Sore harinya, aku masuk ke kamar itu lagi. Duduk di ranjang lama, memandang ke sekeliling. Di balik pintu, masih ada bekas goresan kecil akibat bantingan dulu. Lucu ya, luka kecil itu lebih abadi daripada marahnya sendiri. Aku jadi ingat Dira, yang juga pernah membanting pintu itu. Bedanya, dia banting pintu sambil menangis karena Ayah tidak mengizinkannya pergi ke acara perpisahan malam.
“Cuma karena ada cowoknya,” kata Ayah waktu itu. Padahal menurut Dira, justru cowoknya batal datang karena takut sama Ayah.
Dulu kami menganggap pintu itu sebagai pelampiasan. Tapi kini aku melihatnya sebagai saksi. Saksi bisu pertengkaran yang tak pernah tuntas. Tapi juga saksi diam dari pertumbuhan kami dari remaja penuh ledakan, menjadi anak-anak yang akhirnya belajar minta maaf.
Aku membuka pintu perlahan. Deritannya masih sama. Bunyi khas yang entah mengapa sekarang terdengar seperti sapaan hangat.
“Selamat datang kembali,” seakan ia berkata.

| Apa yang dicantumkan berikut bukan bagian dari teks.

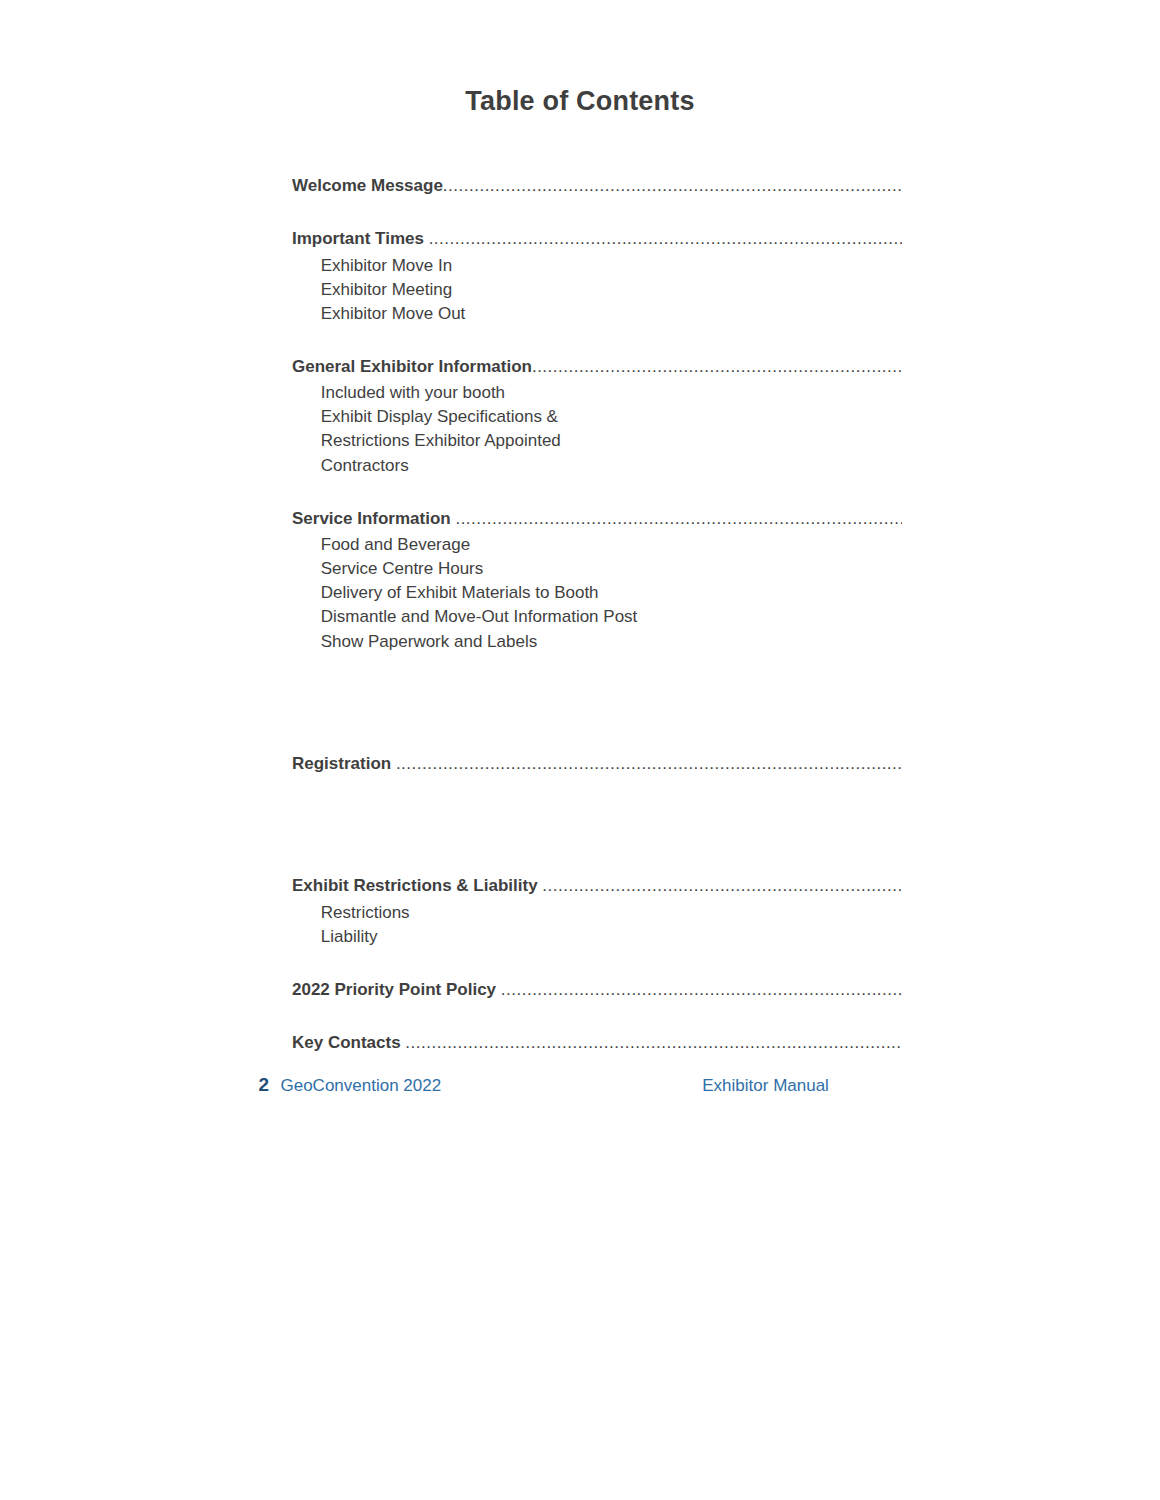Table of Contents
Welcome Message................................................................................................ Page 3
Important Times ................................................................................................. Page 3
Exhibitor Move In
Exhibitor Meeting
Exhibitor Move Out
General Exhibitor Information............................................................................. Page 4
Included with your booth
Exhibit Display Specifications &
Restrictions Exhibitor Appointed
Contractors
Service Information ............................................................................................. Page 5
Food and Beverage
Service Centre Hours
Delivery of Exhibit Materials to Booth
Dismantle and Move-Out Information Post
Show Paperwork and Labels
Registration ......................................................................................................... Page 5
Exhibit Restrictions & Liability ............................................................................. Page 6
Restrictions
Liability
2022 Priority Point Policy .................................................................................... Page 7
Key Contacts ....................................................................................................... Page 8
2 GeoConvention 2022 Exhibitor Manual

Aku tidak membantingnya. Kali ini, kututup dengan hati-hati. Dengan tangan yang lebih dewasa. Dengan emosi yang lebih tenang. Karena kini aku tahu: pintu tidak hanya dibuat untuk dibuka dan ditutup. Tapi juga untuk menjadi batas antara emosi dan keheningan, antara konflik dan ketenangan.
Malam harinya, aku dan Dira berbincang di kamar.

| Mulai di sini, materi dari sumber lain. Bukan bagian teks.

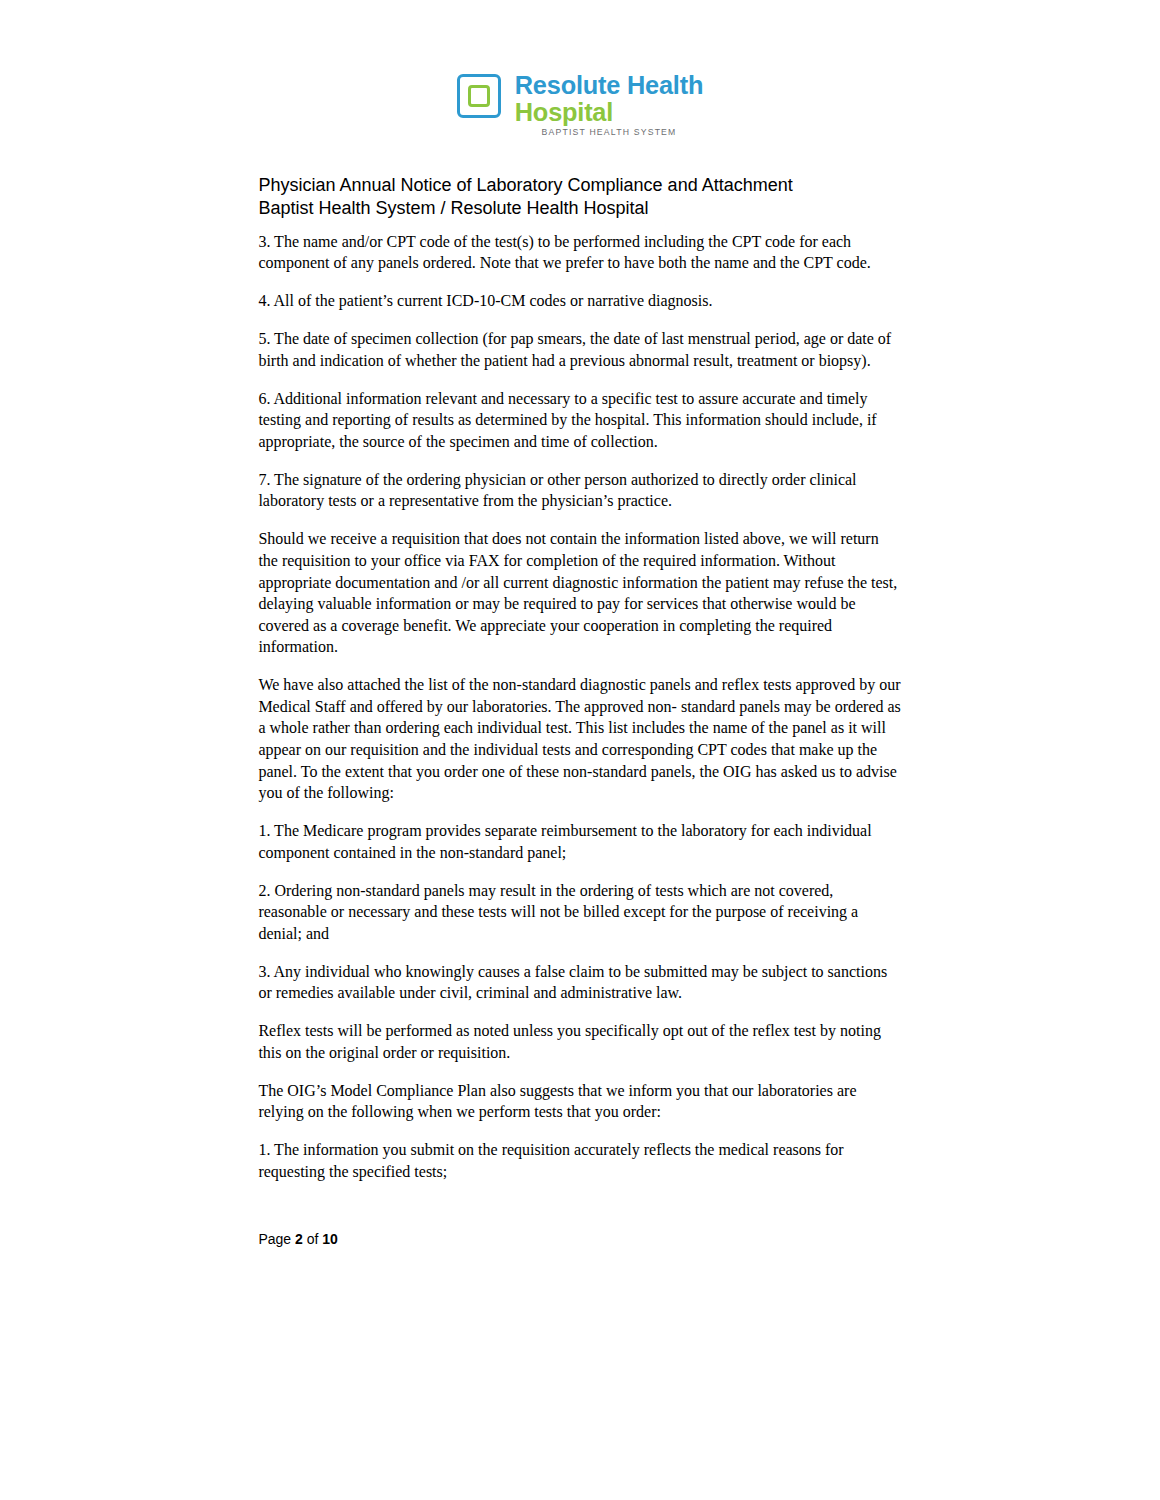Resolute Health
Hospital
BAPTIST HEALTH SYSTEM
Physician Annual Notice of Laboratory Compliance and Attachment
Baptist Health System / Resolute Health Hospital
3. The name and/or CPT code of the test(s) to be performed including the CPT code for each component of any panels ordered. Note that we prefer to have both the name and the CPT code.
4. All of the patient’s current ICD-10-CM codes or narrative diagnosis.
5. The date of specimen collection (for pap smears, the date of last menstrual period, age or date of birth and indication of whether the patient had a previous abnormal result, treatment or biopsy).
6. Additional information relevant and necessary to a specific test to assure accurate and timely testing and reporting of results as determined by the hospital. This information should include, if appropriate, the source of the specimen and time of collection.
7. The signature of the ordering physician or other person authorized to directly order clinical laboratory tests or a representative from the physician’s practice.
Should we receive a requisition that does not contain the information listed above, we will return the requisition to your office via FAX for completion of the required information. Without appropriate documentation and /or all current diagnostic information the patient may refuse the test, delaying valuable information or may be required to pay for services that otherwise would be covered as a coverage benefit. We appreciate your cooperation in completing the required information.
We have also attached the list of the non-standard diagnostic panels and reflex tests approved by our Medical Staff and offered by our laboratories. The approved non- standard panels may be ordered as a whole rather than ordering each individual test. This list includes the name of the panel as it will appear on our requisition and the individual tests and corresponding CPT codes that make up the panel. To the extent that you order one of these non-standard panels, the OIG has asked us to advise you of the following:
1. The Medicare program provides separate reimbursement to the laboratory for each individual component contained in the non-standard panel;
2. Ordering non-standard panels may result in the ordering of tests which are not covered, reasonable or necessary and these tests will not be billed except for the purpose of receiving a denial; and
3. Any individual who knowingly causes a false claim to be submitted may be subject to sanctions or remedies available under civil, criminal and administrative law.
Reflex tests will be performed as noted unless you specifically opt out of the reflex test by noting this on the original order or requisition.
The OIG’s Model Compliance Plan also suggests that we inform you that our laboratories are relying on the following when we perform tests that you order:
1. The information you submit on the requisition accurately reflects the medical reasons for requesting the specified tests;
Page 2 of 10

“Eh, kamu inget nggak, kita berdua pernah adu banting pintu?” tanyaku.
Dira tertawa, “Iya. Tapi aku paling keras deh. Sampai Ayah bilang, ‘Kalau pintu rusak, kamu yang ganti’.”
“Terus kamu bilang, ‘Oke, aku tabung dari uang jajan.’ Tapi akhirnya minta tambahan juga, kan?”
Kami tertawa. Tapi di balik tawa itu, ada rasa haru. Karena kini, kami tahu... semua drama remaja itu bukanlah akhir dari dunia. Tapi bagian dari proses menjadi manusia. Besoknya, sebelum kembali ke kota, aku berdiri sekali lagi di depan pintu itu. Kali ini, aku letakkan sebuah kertas kecil di sisi dalamnya. Tertempel dengan selotip bening. Isinya:
Untuk pintu yang pernah dibanting:
Terima kasih sudah bertahan.
Terima kasih sudah tidak patah.
Terima kasih sudah menjadi batas yang akhirnya membuatku tahu kapan harus diam dan kapan harus bicara.
Salam,
Anak yang kini belajar membuka pintu dengan tenang.
Lalu kututup pintu itu pelan, dan melangkah keluar kamar. Tidak dengan amarah. Tapi dengan hati yang telah belajar memaafkan baik pada orang lain, maupun diri sendiri.
Refleksi: Kita pernah membanting pintu karena merasa tak dimengerti. Tapi seiring waktu, kita sadar: yang paling perlu dimengerti adalah hati kita sendiri. Dan pintu yang dulu jadi pelampiasan kini jadi saksi dari proses tumbuh dan pulih.